I have made this comment on HN many times [0] now but: it's the goddamn sunlight.
Sunlight has many pathways in the body, and increased vitamin D levels are just one of those pathways. Swallowing one element of a many-element pathway cannot simulate the human synthesis of vitamin D! This should be obvious! Your car might not run because of bad needle bearings, but the solution is not to add them to the gas tank! First, you must always understand.
Sunlight / vitamin D is an especially aggravating issue because we have increasing amounts of research on how sun exposure improves general health. Sleep quality and regularity, mood, cancer incidence (as the article notes), eyesight, skin conditions, overall mortality, virtually every part of human health is improved by going outside. And when I say "improved" I mean improved to such a degree that it would blow 95% of prescribed drugs out of the water. See, for example, the Melanoma in Southern Sweden study where the highest sun exposure cohort had _half_ the all-cause mortality of the lowest group. Unfortunately the Western medical establishment is thoroughly captured by industry and you can't sell a pill that makes you go outside.
I think science is just too granular to be a reliable input into wellness decision-making. It is too easy for interested parties to enable everyday people to confirmation bias their way into defying common sense.
Of what utility is the truth in decision-making if it is such a narrow truth that it might as well be a falsehood in practice?
Alcoholics talking endlessly about flavonoids, obese people insisting in polyunsaturated fat mayo, sedentary people that don't resistance train drinking soda with protein in it.
Here in northern Europe, there just isn't enough sunlight to not become deficient, so a vitamin D supplement is a must.
Vitamin D is fat soluble, so it would be feasible to build up a supply in summer to last through winter. I've seen it theorized that a cyclical weight gain and loss tied to preindustrial seasonal food availability also plays a role.
People tend to fatten up on winter and peaking at around winter solstice
Not sure how your plan should work?!
Because of industrial food chains making that possible. Before we could refridgerate and ship food all over, most of your calories came from seasonal foods, and summer is usually more bountiful than winter.

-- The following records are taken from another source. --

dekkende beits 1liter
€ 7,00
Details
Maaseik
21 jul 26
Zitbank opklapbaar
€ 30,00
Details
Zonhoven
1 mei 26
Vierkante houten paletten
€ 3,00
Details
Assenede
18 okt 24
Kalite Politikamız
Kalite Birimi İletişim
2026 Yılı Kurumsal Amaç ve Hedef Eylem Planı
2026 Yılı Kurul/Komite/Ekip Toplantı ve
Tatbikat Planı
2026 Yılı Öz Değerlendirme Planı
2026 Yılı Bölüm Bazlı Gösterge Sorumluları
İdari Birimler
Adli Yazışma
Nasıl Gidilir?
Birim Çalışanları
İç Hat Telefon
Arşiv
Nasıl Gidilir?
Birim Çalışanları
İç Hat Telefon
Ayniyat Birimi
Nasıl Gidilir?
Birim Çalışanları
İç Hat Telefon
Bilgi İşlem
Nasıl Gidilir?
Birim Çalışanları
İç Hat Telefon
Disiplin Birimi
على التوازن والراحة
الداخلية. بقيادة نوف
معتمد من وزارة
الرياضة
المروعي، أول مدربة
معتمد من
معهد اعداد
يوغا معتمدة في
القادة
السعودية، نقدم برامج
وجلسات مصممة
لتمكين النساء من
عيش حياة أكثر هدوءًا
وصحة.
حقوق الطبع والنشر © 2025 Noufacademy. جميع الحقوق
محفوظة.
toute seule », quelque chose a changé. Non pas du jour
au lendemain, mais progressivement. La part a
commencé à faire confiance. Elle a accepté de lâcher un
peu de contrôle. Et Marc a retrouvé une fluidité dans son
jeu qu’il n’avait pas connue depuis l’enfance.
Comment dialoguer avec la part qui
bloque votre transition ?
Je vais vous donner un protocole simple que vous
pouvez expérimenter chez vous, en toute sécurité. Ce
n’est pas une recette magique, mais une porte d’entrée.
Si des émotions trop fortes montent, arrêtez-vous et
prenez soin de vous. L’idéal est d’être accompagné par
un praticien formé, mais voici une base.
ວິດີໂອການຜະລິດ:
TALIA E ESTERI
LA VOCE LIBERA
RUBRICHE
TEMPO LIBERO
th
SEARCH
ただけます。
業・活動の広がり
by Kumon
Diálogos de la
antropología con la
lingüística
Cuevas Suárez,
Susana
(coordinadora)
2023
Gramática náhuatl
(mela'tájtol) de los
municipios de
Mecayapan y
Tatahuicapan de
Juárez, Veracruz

I looked up data from a calorie tracking app I used a while ago and I got just enough vitamin D. Main sources were fish, eggs and dairy products. However, I ate a lot and I'm quite sure in winter there will have been periods where I didn't get the recommend intake.

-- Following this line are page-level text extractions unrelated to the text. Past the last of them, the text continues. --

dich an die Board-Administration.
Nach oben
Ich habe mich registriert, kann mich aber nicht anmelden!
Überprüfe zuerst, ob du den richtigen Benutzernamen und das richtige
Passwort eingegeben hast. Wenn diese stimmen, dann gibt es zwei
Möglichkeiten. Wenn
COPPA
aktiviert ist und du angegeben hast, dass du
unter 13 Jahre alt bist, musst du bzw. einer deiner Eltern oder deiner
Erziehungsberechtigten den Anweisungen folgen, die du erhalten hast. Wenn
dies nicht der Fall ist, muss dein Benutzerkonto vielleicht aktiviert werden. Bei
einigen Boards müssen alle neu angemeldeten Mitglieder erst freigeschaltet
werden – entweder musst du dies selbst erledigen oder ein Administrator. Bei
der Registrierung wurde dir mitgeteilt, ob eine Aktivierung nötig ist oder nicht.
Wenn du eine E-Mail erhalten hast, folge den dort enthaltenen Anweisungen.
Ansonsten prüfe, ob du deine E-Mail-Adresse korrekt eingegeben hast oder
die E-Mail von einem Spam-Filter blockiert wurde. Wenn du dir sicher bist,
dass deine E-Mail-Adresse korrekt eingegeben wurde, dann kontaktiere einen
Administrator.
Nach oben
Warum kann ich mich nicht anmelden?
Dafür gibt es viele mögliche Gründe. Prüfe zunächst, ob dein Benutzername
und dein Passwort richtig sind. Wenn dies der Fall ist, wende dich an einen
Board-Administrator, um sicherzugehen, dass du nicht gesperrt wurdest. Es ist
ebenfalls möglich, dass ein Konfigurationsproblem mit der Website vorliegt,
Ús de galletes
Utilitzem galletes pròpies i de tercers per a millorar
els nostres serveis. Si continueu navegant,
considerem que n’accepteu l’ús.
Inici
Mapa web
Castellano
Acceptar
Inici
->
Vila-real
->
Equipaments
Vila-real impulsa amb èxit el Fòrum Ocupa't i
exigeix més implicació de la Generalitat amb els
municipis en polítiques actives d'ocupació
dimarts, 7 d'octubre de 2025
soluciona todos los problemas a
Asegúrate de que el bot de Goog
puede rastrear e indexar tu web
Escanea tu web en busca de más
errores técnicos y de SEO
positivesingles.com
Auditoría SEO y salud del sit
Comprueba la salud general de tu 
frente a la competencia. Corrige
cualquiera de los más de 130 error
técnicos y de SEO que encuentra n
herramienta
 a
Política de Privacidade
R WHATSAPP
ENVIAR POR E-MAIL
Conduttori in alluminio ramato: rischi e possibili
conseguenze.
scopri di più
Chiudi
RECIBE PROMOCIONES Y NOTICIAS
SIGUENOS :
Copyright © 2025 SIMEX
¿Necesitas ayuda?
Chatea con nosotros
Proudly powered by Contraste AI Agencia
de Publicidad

So if you live in a northern country and you don't like fish, I suppose it's quite a good idea to take a supplement.
Though as OP said, even if the sun isn't strong enough, there are plenty of benefits to going outside beside vitamin D.
If you gain weight during summer (so that excess vitamin D is stored in fat cells) and use body's stored fat in the winter (eat at a deficit, so that your stored fat, rich in vitamin D, is used), you need no supplementation. This is what all animals living in the region do.
Unfortunately, sun exposure (specifically UV exposure) is heavily tied to skin cancers and aging. I haven't researched it myself, but my feeling is that, ultimately, there is a calculation where sun exposure / skin risk needs be balanced on your specific genetic makeup.
We really need to drill down into ethnic and racial boundaries to really make sense of how much sun exposure helps us.
Which could be one of the reason people near the Mediterranean sea (for example in Italy) and tennis players do tend to live longer than average. Now of course there s probably more than one reason but those sure do enjoy time outside.